Did Somebody Say Friendly Debugger?
Coding, as with so many things we do in life, is about correcting mistakes. You do something, you see what you did wrong, you correct. When you’re coding, this is known as debugging. Write a little code, run your code, get errors, debug.
A tool called a debugger lets you see the inner workings of the program to locate problems. The work of debugging means finding mistakes, rewriting, and trying again. And again. Bit by bit, the program will start to work.
Debugging is the hard part of programming. Understanding the difference between what your program does and what you want it to do is a challenge even to professionals. Without a debugger it’s harder still -- tricky for professionals, cause to quit for amateurs.
So why do most systems for learning programming come without a friendly debugger?
Sure, you can use the built-in debugging tools that come with the programming language, but they’re not made for beginners. They’re engineering tools, not teaching tools.
We realized that for new code learners to make it past the dragons, demons and debuggers to the inner sanctum of understanding coding we needed to provide them with a way to get there. So we created a friendly debugger.
It’s not as simple as debugger X is not friendly and debugger Y is friendly. It’s more than that. It’s about how the learner experiences the process of learning about what a debugger is and then how they will come to use debuggers once they get the hang of it.
And here’s the lightbulb fireworks part:
A debugger is a tool that developers use.
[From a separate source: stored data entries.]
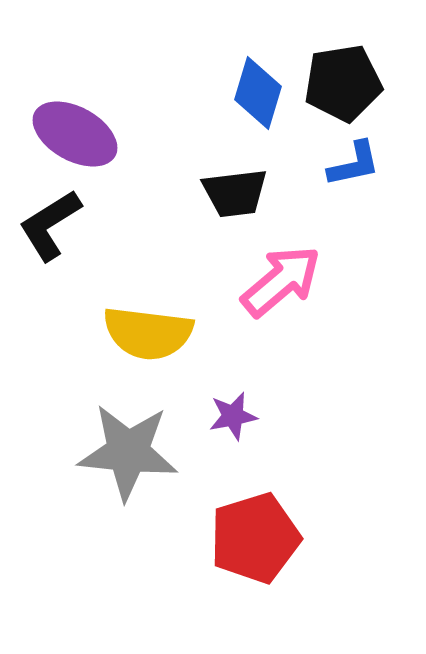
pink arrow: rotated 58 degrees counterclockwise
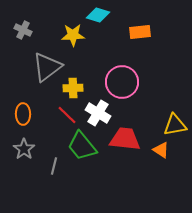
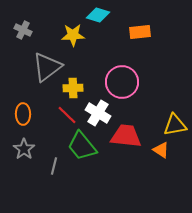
red trapezoid: moved 1 px right, 3 px up
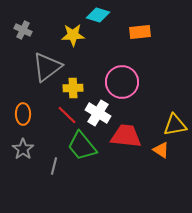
gray star: moved 1 px left
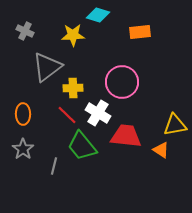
gray cross: moved 2 px right, 1 px down
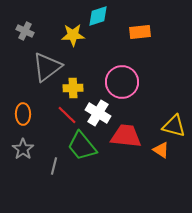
cyan diamond: moved 1 px down; rotated 35 degrees counterclockwise
yellow triangle: moved 1 px left, 1 px down; rotated 25 degrees clockwise
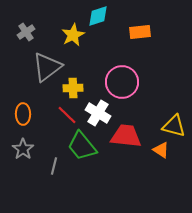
gray cross: moved 1 px right, 1 px down; rotated 30 degrees clockwise
yellow star: rotated 25 degrees counterclockwise
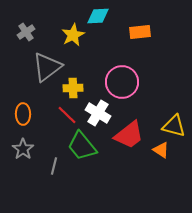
cyan diamond: rotated 15 degrees clockwise
red trapezoid: moved 3 px right, 1 px up; rotated 136 degrees clockwise
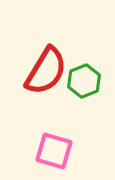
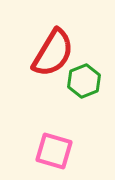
red semicircle: moved 7 px right, 18 px up
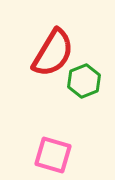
pink square: moved 1 px left, 4 px down
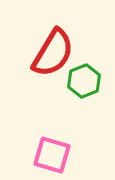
pink square: moved 1 px left
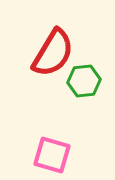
green hexagon: rotated 16 degrees clockwise
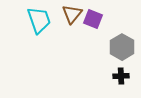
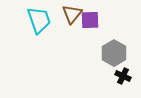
purple square: moved 3 px left, 1 px down; rotated 24 degrees counterclockwise
gray hexagon: moved 8 px left, 6 px down
black cross: moved 2 px right; rotated 28 degrees clockwise
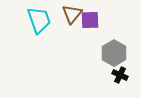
black cross: moved 3 px left, 1 px up
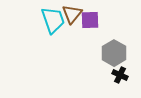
cyan trapezoid: moved 14 px right
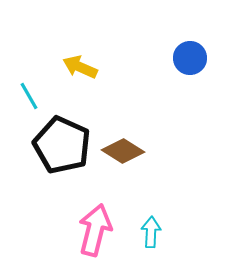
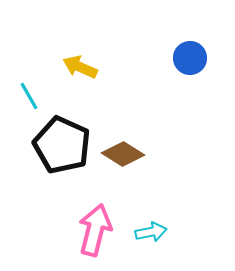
brown diamond: moved 3 px down
cyan arrow: rotated 76 degrees clockwise
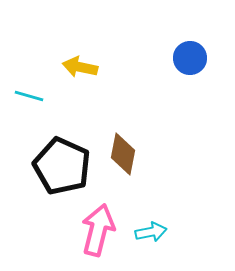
yellow arrow: rotated 12 degrees counterclockwise
cyan line: rotated 44 degrees counterclockwise
black pentagon: moved 21 px down
brown diamond: rotated 69 degrees clockwise
pink arrow: moved 3 px right
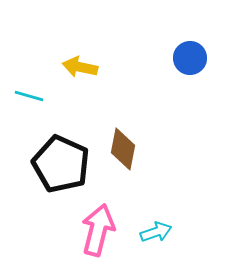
brown diamond: moved 5 px up
black pentagon: moved 1 px left, 2 px up
cyan arrow: moved 5 px right; rotated 8 degrees counterclockwise
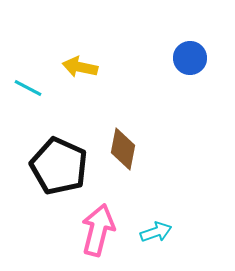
cyan line: moved 1 px left, 8 px up; rotated 12 degrees clockwise
black pentagon: moved 2 px left, 2 px down
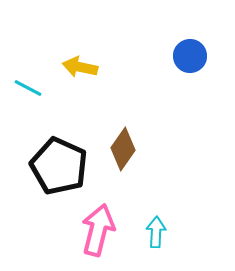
blue circle: moved 2 px up
brown diamond: rotated 24 degrees clockwise
cyan arrow: rotated 68 degrees counterclockwise
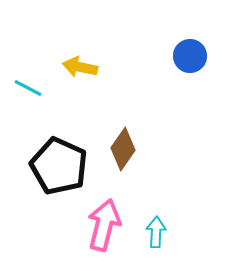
pink arrow: moved 6 px right, 5 px up
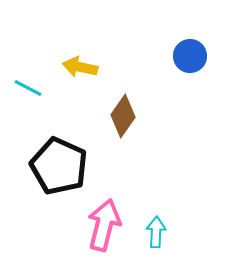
brown diamond: moved 33 px up
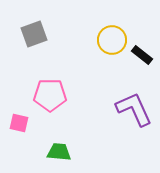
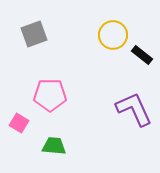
yellow circle: moved 1 px right, 5 px up
pink square: rotated 18 degrees clockwise
green trapezoid: moved 5 px left, 6 px up
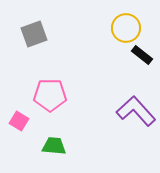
yellow circle: moved 13 px right, 7 px up
purple L-shape: moved 2 px right, 2 px down; rotated 18 degrees counterclockwise
pink square: moved 2 px up
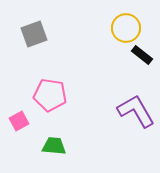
pink pentagon: rotated 8 degrees clockwise
purple L-shape: rotated 12 degrees clockwise
pink square: rotated 30 degrees clockwise
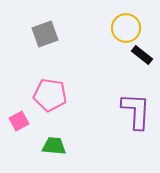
gray square: moved 11 px right
purple L-shape: rotated 33 degrees clockwise
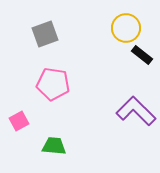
pink pentagon: moved 3 px right, 11 px up
purple L-shape: rotated 48 degrees counterclockwise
A debugger in its native form is not something that learners need to wrestle with.
Here is an error message (not an important one) if you open the Chrome debugger:
DevTools failed to load SourceMap:
Could not load content for
HTTP error: status code 404, net::ERR_UNKNOWN_URL_SCHEME
If you’re already an engineer you already know what this is, but for learners, that kind of impenetrable text can be a deal breaker. For teachers, it’s a helluva tall order to teach learners to use.
How many more learners would make it to the next level if they were given a more friendly path to learn to use a debugger? Remember that debugging is the thing that allows students to move to an intermediate level of skill with coding.
Why do we have this concept that it needs to be hard to learn to code?
I think it comes down to kind of a protective barrier in the tech paradigm that says “it’s not for everyone.” And there’s something to that. Not everyone wants to be a programmer.
But as with reading, though not everyone is going to be a prolific reader, we teach everyone how to do it, and we recognize literacy as a basic educational duty.
We’ve reached the point in our social and economic relationship to technology that this level of literacy with coding is needed.
The paradigm is shifting every day, of course. There are people working on solving the problem of making tech accessible to users, decision makers, and engineers. Teachers working with kids in electives and AP classes and even some elementary schools embracing early coding processes.
What I’m doing writing this blog is sharing an innovation that will bring coding literacy to students and support learners not giving up.
Maybe you don’t want to grow up to be a programmer, but you have the choice. You know what a @#〄!ሂሙⴲ*$ debugger is and you’re not afraid to use it.